Early childhood caries affects many children
Donya Betancourt, Pediatrician, Sanur, Bali, drdonya@hotmail.com
Early childhood caries, or ECC, is a disease which afflicts many children. This new term includes baby bottle tooth decay and nursing caries.
These are the four factors required for carious lesions: A susceptible tooth; Acid producing bacteria (mutans streptococci); Fermentable carbohydrates (sucrose); Time (repeated exposures to sugar).
Since there is almost no saliva flow during sleep, any food or drink, which is in a baby's mouth at this time stays there many hours and promotes the caries disease process. That is why it is absolutely essential to give the baby ONLY water in its bottle when it is sleeping or taking a nap.
Do NOT put fruit juice, soft drinks, sweet tea, formula, or milk in your baby's bottle or sipper cup during bedtime or nap time. Do NOT dip pacifiers in sweet liquids.
Another insidious cause of early childhood caries is the sugar in the medications that are prescribed for infants and toddlers.
Many oral medications and prescriptions contain up to 50 percent sucrose. Oral antibiotic formulations for children are big offenders. The caries disease can be prevented by cleansing your child's teeth after every administration of oral medication. Using ordinary water on a toothbrush works fine.
Soft drinks are very destructive to children's teeth. Many of them contain not only processed sugar, but also carbonic acid, citric acid, and phosphoric acid. The acid in sodas slowly dissolves the enamel of children's teeth.
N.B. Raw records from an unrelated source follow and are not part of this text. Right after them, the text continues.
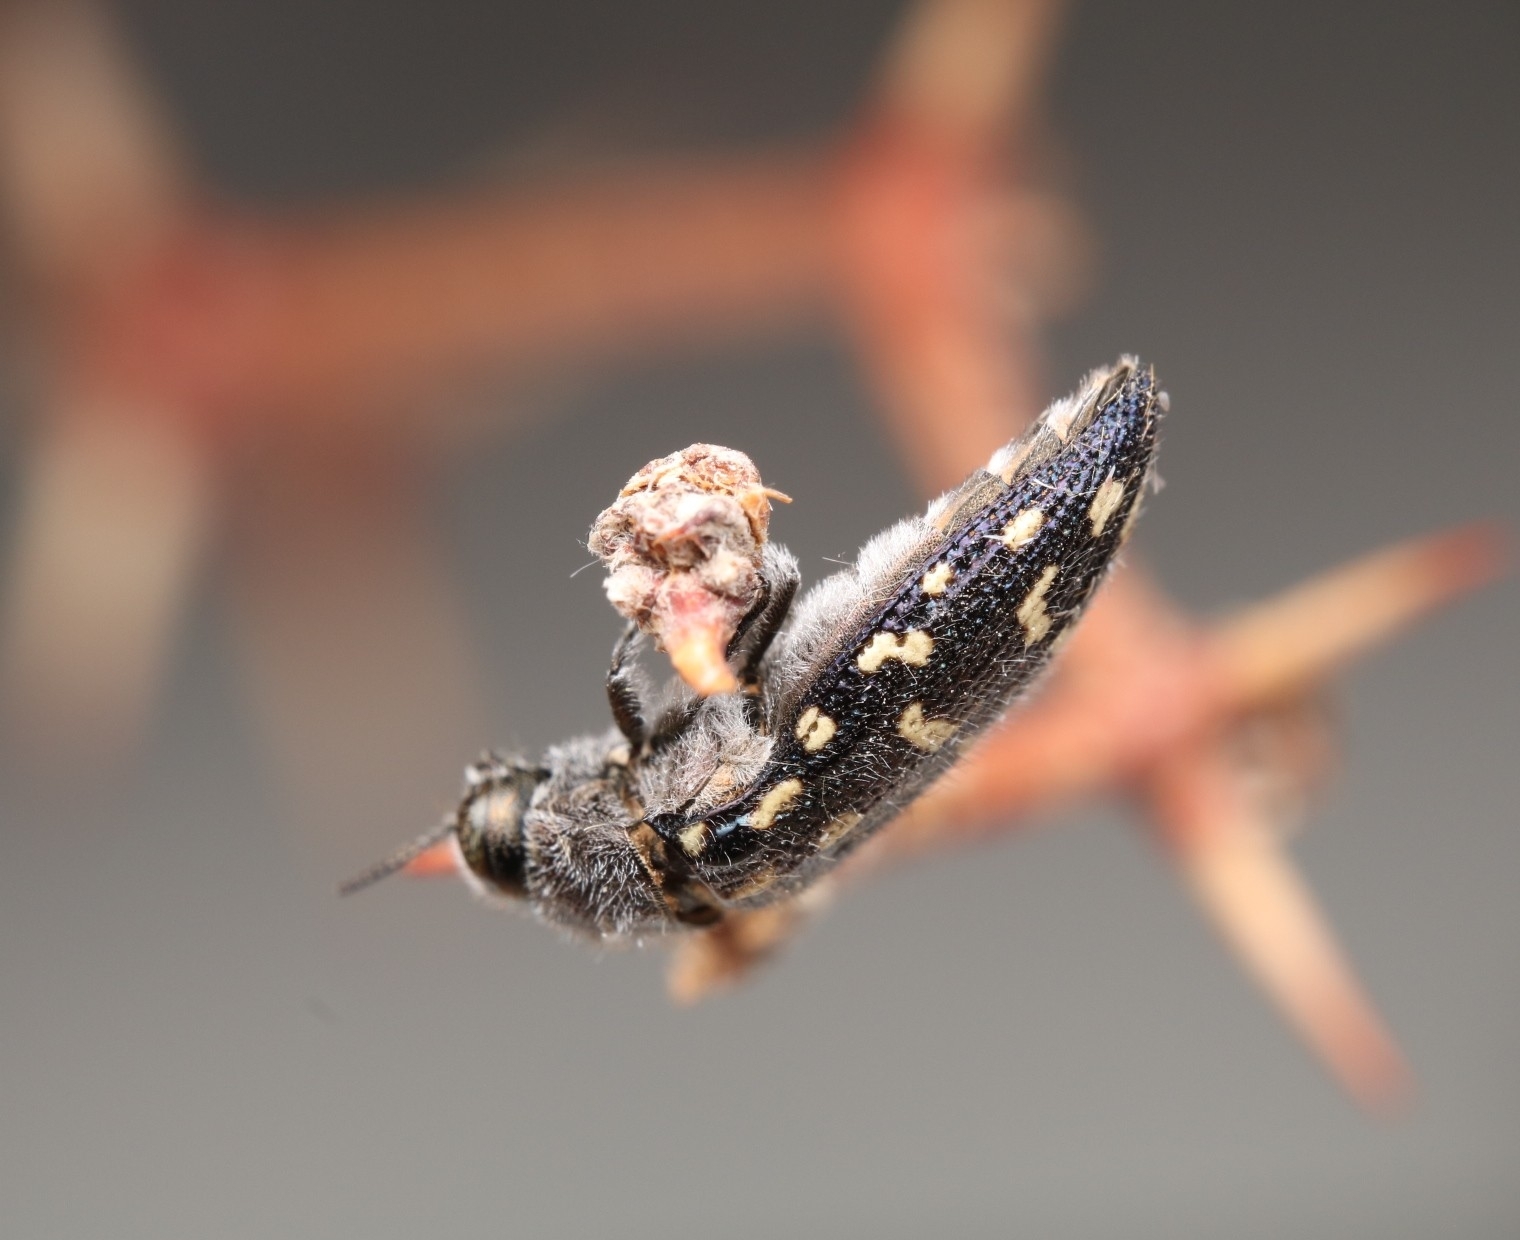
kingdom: Animalia
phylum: Arthropoda
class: Insecta
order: Coleoptera
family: Buprestidae
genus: Acmaeodera
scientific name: Acmaeodera delumbis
The sugar provides food for the bacteria which cause early childhood caries.
Mutans Streptococcus is the most important bacterium responsible for early childhood caries. This bacterium thrives on the acids contained in soft drinks. To make matters worse, such an acidic environment actually kills off the "good" oral bacteria. Under the right circumstances, an adolescent's mouth may eventually harbor more than 400 species of microbes.
One important warning sign of the caries disease are "white spot lesions". These are white, chalky areas on the front teeth, close to the gum line.
These decalcifications directly precede irreversible loss of tooth structure (a cavity). Be sure to get these areas examined by a pediatric dentist as soon as possible so that treatment can be initiated, if necessary. When your baby is twelve or eighteen months old, it will be time for its first dental checkup. A pediatric dentist is trained to perform dental exams on infants and to advise parents on preventive measures which are essential for maintaining healthy teeth and gums. Do NOT wait until you child is four years old to have this done.
You can help prevent early childhood caries. Begin by NOT sharing your eating utensils with your infant and vice versa because your mouth contains millions of bacteria, including the infectious mutans streptococci. These bacteria are the initiators of the caries disease process as discussed above.
When a parent puts the baby's feeding spoon into his or her mouth, the mutans streptococci bacteria from the parent's mouth will be transferred back to the baby's mouth and infect the baby's teeth. This process can take place as early as eleven months of age. The danger of infecting an infant's teeth is actually increased when the mother already has the caries disease herself.
As soon as the first baby teeth erupt, which occurs between six and twelve months of age, parents need to clean the new teeth with a new, damp cloth twice a day. It is better to use a baby tooth cleanser, NOT tooth paste, until your baby is about eighteen months old.
Using a baby tooth cleanser will prevent excessive fluoride ingestion during infancy. At eighteen months of age, the first primary molars begin to erupt. Then it will be time to brush all of the teeth with an infant toothbrush and a pea-sized drop of children's toothpaste, twice a day.
The good news is that many oral infections, including caries, are preventable. By minimizing the intake of sweets, cleaning your child's teeth daily, providing early dental examinations, and minimizing the sharing of objects that harbor viruses and bacteria, your baby will have a happy, healthy smile.